An example of sympatric speciation: Phytophagous insects.

Rhagoletis pomonella is a tephritid fly and a pest of apples (opposite). It lays its eggs in apples and the maggot then ruins the fruit. This was not always so: only in 1864 were these species first found on apples. Since then it has expanded through the orchards of North America and exploited cherries, pears and roses. These moves to new food-plants are called host shifts. In the host shift of R.pomonella, speciation may be happening before our eyes.

The R. pomonella on the different hosts are currently different genetic races. Females prefer to lay their eggs in the kind of fruit they grew up in: females isolated as they emerge from apples will later choose to lay eggs in apples, given a choice in the laboratory. Likewise, adult males tend to wait on the host species that they grew up in; mating takes place on the fruit before the females oviposit. Thus there is assortative mating: male flies from apples mate with females from apples, males from hawthorn with females from hawthorn.

Gel electrophoresis shows that the two races have evolved extensive differences in their enzymes. They also differ genetically in their development time: maggots in apples develop in about 40 days, whereas hawthorn maggots develop in 55 - 60 days. This difference also acts to increase the reproductive isolation between the races, because the adults of the two races are not active at the same time.

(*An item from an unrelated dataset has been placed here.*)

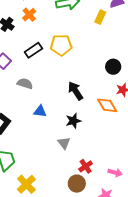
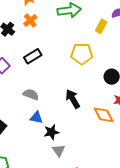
yellow pentagon: (61, 45) -> (82, 54), moved
gray semicircle: (25, 84) -> (31, 94), moved
black star: (73, 121) -> (51, 132), moved

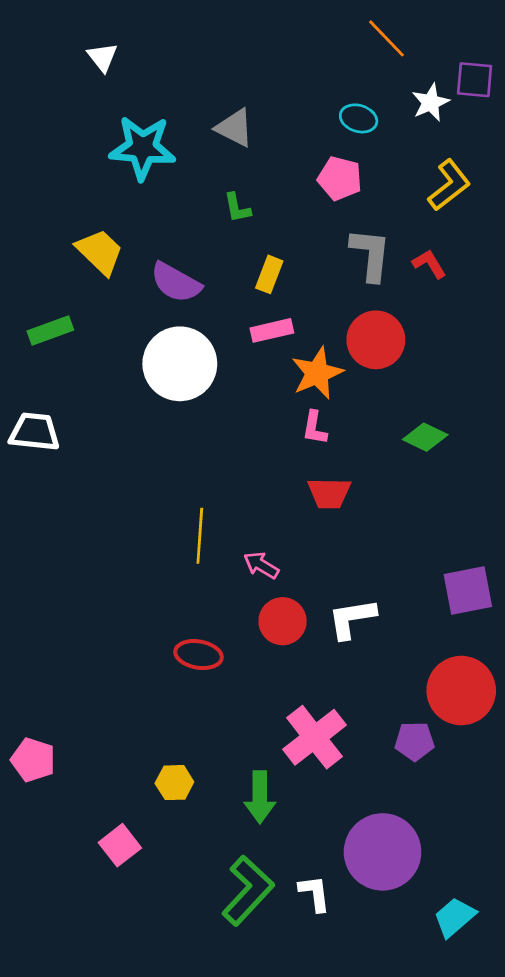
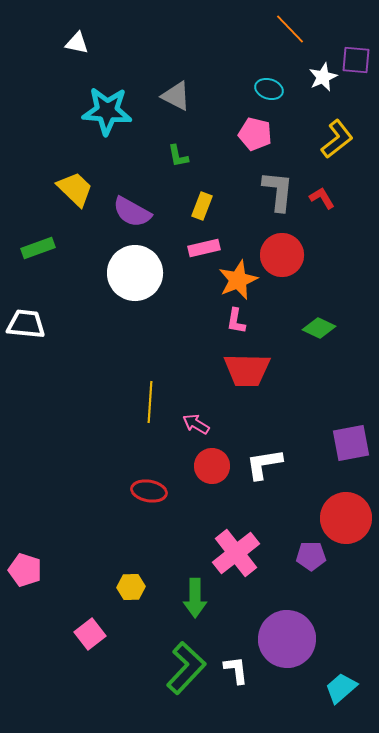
white triangle: (102, 57) -> (77, 43), turned -40
red trapezoid: (329, 493) -> (247, 370), size x1.4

Apples and hawthorns differ and selection will therefore probably favor different characters in each race; this may be the reason for their divergence. If it is, selection may also favor prezygotic isolation, and speciation. We can be practically certain that the initial host shift, and formation of a new race, has happened in sympatry; however, it is not a full example of sympatric speciation because the races have not fully speciated.